• _TEXT_:

Shiny New E-Book Gizmo: The Amazon Kindle


View Full Version : The Economist Scoop


Colin Dunstan
03-23-2004, 12:35 PM
URL: http://www.economist.com/
Name: Economist
Description: Economist
AuthorName: Goh Boon Nam
# Version 1.0
# Date updated : 9 Jan 2004

ignatz
03-23-2004, 12:47 PM
This looks great! Economist.com seems to be having some problems just now, but I'm looking forward to adding this to my sites list. Thanks Morpheus.

ignatz
03-23-2004, 11:16 PM
I've been testing this and I seem to get shut down. I get an HTTP GET error with the message "Automatic downloading forbidden". Now that's just not neighborly. Anyone solved this?

Alexander Turcic
03-24-2004, 02:59 AM
Hm I've been studying Sitescooper the past few days (on your advise, ignatz!), but I don't see any option to slowdown the html download process. I think Economist has some kind of mod_bandwidth module running.

stobs
03-28-2004, 05:49 AM
Is it possible to set up the user-agent ID to something like:
Mozilla/3.0 (compatible; AvantGo 5.2; FreeBSD)
perhaps that is the problem?

-S.

Hm I've been studying Sitescooper the past few days (on your advise, ignatz!), but I don't see any option to slowdown the html download process. I think Economist has some kind of mod_bandwidth module running.

Alexander Turcic
03-31-2004, 12:33 PM
Is it possible to set up the user-agent ID to something like:
Mozilla/3.0 (compatible; AvantGo 5.2; FreeBSD)
perhaps that is the problem?

-S.
stobs, it is possible to change the user-agent when you edit a sitescooper file. You can find more info here (http://www.mobileread.com/forums/showpost.php?p=6523&postcount=7).

[Items from a dataset]

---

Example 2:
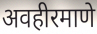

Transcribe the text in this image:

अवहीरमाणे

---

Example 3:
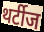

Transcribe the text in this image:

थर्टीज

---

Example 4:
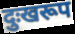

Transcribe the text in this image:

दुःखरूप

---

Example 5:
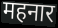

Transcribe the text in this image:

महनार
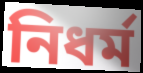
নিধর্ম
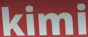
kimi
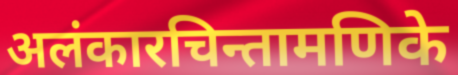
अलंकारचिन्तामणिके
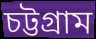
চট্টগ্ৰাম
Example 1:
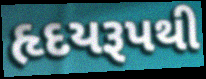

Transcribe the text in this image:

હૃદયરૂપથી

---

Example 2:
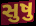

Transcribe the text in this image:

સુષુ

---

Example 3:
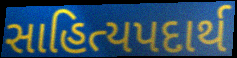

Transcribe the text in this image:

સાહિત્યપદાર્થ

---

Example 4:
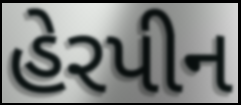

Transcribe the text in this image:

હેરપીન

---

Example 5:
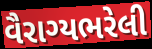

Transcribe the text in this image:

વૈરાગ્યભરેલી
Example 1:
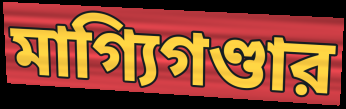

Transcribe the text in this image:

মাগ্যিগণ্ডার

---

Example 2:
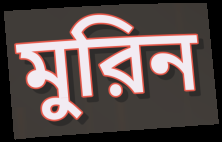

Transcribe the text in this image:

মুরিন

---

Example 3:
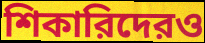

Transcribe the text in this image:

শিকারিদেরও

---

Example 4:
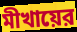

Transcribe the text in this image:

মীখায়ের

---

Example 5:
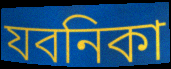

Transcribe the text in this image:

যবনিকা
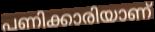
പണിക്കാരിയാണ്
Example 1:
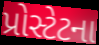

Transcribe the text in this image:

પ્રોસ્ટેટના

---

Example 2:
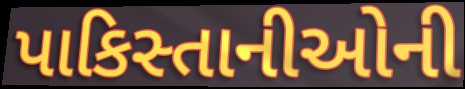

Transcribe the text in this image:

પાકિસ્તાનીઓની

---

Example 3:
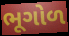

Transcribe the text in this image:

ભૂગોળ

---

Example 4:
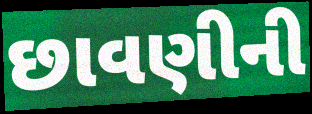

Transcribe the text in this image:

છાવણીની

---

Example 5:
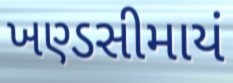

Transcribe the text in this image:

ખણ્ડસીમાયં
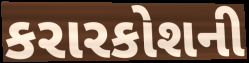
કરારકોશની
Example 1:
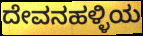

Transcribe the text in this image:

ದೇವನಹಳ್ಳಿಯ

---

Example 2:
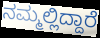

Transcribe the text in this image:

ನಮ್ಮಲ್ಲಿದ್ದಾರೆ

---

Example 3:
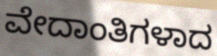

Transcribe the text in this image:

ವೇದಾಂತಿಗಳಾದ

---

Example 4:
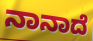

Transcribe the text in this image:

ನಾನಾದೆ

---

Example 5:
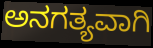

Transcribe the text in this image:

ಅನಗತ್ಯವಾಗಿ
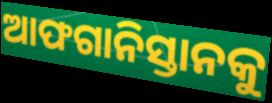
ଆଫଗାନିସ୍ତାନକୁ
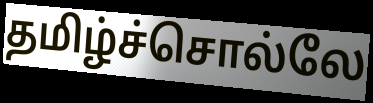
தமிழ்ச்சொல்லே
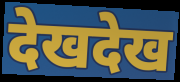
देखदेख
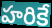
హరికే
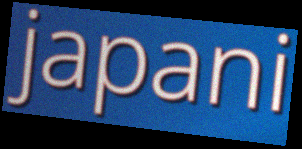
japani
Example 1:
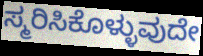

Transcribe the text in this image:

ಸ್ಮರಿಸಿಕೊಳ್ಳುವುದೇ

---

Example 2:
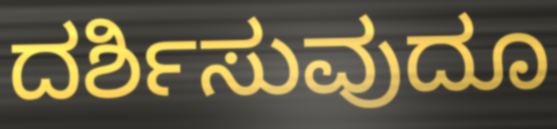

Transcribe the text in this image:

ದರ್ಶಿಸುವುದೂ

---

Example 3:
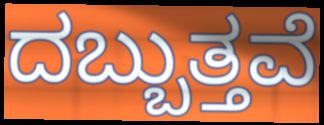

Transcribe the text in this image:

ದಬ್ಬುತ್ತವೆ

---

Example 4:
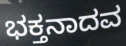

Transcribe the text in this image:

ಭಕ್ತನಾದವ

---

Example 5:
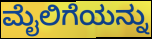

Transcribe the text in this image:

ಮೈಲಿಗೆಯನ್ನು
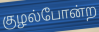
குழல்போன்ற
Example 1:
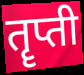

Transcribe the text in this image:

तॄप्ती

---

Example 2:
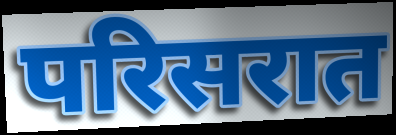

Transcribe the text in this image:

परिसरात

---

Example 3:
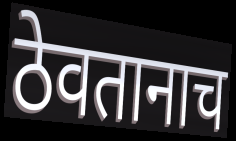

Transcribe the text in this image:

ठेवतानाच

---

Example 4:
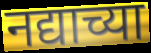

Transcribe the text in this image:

• _WHAT YOU SHOULD DO_: Render into Spanish this sentence from the forum thread on the Economist scoop: "I've been testing this and I seem to get shut down."

• _CORRECT RESULT_: He estado probando esto y parece que me cortan el acceso.